Adds a conservative constraint to prevent over-optimization. Useful when concerned about reward hacking.
Hinge = 1Hinge loss for preference optimization.
max(0, margin - (log_p_chosen - log_p_rejected)). More aggressive margin-based learning, can be unstable.
IPO = 2Identity Preference Optimization (IPO) loss.
Squared loss on log probability ratios. Addresses overfitting issues in DPO with noisy preferences.
KTO = 7Kahneman-Tversky Optimization loss.
Based on prospect theory, handles unpaired preference data. Asymmetric treatment of gains (good responses) and losses (bad responses).
OddsRatio = 5Odds ratio preference loss (used in ORPO).
Uses odds ratios instead of log probability differences. Combines SFT and preference optimization in a single objective.
Robust = 3Robust DPO loss with outlier handling.
Modified sigmoid loss that's more robust to noisy preference labels. Useful when preference data quality is uncertain.
Sigmoid = 0Standard sigmoid loss used in DPO.
The original DPO loss: -log(sigmoid(beta * (log_p_chosen - log_p_rejected))). Works well in most cases and is the recommended default.

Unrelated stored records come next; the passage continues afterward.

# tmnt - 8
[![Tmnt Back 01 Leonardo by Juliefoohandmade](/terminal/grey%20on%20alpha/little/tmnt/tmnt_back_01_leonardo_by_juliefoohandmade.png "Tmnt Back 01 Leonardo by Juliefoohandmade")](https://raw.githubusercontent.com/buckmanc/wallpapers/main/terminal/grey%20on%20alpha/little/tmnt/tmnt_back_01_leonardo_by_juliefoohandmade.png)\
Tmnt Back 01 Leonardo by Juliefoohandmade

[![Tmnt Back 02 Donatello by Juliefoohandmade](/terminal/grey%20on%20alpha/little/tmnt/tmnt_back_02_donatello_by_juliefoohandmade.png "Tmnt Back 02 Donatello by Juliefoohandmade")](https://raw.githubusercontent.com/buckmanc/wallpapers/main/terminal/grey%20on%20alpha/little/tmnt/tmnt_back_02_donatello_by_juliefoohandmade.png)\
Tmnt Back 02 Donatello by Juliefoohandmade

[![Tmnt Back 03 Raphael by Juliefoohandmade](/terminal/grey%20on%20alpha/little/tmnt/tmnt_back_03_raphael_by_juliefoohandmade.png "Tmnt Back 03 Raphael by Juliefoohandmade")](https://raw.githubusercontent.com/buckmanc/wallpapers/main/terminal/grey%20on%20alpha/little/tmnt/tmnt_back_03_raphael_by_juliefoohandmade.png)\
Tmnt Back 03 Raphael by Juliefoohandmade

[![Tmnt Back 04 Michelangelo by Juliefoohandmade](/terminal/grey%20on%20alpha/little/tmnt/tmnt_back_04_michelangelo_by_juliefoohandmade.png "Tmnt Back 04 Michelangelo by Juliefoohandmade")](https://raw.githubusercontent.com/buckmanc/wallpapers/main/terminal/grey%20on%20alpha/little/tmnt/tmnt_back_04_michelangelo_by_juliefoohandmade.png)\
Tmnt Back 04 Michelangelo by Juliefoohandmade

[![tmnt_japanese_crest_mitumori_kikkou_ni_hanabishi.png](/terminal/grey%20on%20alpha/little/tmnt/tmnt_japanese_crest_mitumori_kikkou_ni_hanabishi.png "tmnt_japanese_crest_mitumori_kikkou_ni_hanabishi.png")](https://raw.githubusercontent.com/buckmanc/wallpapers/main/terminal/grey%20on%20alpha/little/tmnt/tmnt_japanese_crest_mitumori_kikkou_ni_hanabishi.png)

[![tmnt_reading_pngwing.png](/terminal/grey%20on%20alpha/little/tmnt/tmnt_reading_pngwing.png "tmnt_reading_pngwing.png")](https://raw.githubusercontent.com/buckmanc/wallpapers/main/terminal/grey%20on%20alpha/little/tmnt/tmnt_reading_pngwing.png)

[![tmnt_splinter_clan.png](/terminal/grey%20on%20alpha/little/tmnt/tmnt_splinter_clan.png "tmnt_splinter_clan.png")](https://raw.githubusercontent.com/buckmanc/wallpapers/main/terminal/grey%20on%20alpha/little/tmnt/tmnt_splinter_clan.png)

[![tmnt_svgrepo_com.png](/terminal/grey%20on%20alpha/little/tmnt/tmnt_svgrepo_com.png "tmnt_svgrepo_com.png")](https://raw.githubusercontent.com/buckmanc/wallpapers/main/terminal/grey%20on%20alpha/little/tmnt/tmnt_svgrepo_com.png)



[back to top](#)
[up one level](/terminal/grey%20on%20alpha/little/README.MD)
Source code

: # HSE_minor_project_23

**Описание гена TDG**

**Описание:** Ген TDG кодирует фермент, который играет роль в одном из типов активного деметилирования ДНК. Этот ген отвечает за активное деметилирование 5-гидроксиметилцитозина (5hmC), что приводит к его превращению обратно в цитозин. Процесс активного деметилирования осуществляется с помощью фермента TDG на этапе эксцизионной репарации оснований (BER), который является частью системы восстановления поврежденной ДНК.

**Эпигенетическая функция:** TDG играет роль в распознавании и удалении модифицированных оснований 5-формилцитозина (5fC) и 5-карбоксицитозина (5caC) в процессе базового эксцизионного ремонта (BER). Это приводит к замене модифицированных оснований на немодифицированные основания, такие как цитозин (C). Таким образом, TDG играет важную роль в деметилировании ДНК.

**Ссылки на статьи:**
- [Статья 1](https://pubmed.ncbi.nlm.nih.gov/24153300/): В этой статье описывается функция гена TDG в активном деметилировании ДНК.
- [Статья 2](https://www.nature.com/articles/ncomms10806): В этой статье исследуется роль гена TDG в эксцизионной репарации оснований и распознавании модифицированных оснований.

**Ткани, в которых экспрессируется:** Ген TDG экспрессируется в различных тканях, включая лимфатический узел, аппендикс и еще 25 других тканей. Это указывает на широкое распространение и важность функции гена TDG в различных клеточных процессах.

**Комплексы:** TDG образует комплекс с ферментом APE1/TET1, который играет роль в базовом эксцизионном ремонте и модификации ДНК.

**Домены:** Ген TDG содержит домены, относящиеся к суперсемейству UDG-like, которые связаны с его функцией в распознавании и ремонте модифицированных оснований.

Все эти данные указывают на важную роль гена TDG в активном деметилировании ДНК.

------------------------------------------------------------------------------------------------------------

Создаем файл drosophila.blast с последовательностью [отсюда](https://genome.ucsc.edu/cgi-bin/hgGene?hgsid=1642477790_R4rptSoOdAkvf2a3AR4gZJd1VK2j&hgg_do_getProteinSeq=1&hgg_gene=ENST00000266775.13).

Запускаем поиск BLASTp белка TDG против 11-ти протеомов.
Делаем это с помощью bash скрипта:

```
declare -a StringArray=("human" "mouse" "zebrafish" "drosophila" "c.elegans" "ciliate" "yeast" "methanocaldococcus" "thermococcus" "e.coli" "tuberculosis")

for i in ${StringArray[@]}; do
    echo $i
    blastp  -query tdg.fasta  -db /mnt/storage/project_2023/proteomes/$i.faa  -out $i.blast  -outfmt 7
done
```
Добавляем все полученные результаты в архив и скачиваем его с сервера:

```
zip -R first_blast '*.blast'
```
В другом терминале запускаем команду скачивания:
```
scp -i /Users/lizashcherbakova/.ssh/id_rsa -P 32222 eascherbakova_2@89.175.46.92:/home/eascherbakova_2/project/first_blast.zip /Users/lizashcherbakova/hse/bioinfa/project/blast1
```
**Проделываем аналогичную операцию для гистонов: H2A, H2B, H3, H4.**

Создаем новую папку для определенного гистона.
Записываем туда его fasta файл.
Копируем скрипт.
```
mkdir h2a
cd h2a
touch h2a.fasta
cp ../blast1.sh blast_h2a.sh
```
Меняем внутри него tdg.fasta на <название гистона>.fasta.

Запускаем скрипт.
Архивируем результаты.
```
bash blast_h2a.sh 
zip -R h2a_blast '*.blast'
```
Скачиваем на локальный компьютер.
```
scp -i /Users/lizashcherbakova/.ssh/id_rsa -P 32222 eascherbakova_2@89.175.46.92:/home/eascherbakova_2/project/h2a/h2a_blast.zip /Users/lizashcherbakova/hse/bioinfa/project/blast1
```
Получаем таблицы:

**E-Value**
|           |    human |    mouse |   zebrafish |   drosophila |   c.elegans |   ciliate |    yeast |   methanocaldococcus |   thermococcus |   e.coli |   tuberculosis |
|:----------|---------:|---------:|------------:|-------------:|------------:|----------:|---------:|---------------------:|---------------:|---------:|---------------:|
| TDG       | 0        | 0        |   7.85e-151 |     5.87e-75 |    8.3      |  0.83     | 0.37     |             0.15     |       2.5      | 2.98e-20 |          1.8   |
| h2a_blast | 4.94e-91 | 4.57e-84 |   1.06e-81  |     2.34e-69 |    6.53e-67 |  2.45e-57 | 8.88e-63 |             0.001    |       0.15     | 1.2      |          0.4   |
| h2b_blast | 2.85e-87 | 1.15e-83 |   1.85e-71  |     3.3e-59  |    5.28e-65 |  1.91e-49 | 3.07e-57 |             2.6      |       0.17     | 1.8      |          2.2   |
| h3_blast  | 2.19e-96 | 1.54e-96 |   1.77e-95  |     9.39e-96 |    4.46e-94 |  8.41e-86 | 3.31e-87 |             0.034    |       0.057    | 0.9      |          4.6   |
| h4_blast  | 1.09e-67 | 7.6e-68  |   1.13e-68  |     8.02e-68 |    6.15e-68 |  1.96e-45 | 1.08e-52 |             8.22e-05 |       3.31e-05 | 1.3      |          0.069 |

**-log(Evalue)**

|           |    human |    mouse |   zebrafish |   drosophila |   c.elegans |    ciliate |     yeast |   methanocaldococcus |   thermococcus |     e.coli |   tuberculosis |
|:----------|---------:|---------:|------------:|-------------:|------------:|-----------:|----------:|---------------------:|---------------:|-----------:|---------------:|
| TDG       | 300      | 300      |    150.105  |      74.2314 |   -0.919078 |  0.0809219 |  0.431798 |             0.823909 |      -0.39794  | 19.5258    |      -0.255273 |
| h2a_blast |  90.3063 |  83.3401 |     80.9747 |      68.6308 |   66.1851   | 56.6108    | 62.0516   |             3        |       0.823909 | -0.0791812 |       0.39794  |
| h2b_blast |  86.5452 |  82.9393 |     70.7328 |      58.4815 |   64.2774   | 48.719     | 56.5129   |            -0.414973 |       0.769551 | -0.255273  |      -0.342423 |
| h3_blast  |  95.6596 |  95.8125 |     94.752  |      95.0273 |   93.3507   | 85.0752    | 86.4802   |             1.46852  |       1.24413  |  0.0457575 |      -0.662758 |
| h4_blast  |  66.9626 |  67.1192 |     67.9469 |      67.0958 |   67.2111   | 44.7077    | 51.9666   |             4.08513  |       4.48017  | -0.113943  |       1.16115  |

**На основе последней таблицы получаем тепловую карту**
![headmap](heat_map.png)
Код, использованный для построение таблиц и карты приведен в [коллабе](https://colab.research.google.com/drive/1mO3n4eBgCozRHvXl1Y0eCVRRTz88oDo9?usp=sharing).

Simple = 6Simple preference optimization loss (used in SimPO).
Reference-free loss based on length-normalized log probabilities. More memory efficient as it doesn't require a reference model.
Remarks
Different preference optimization methods use different loss formulations. Each has tradeoffs in terms of stability, sample efficiency, and robustness.
For Beginners: This controls how the model learns from preference data. Start with Sigmoid (standard DPO) and only switch if you have specific needs.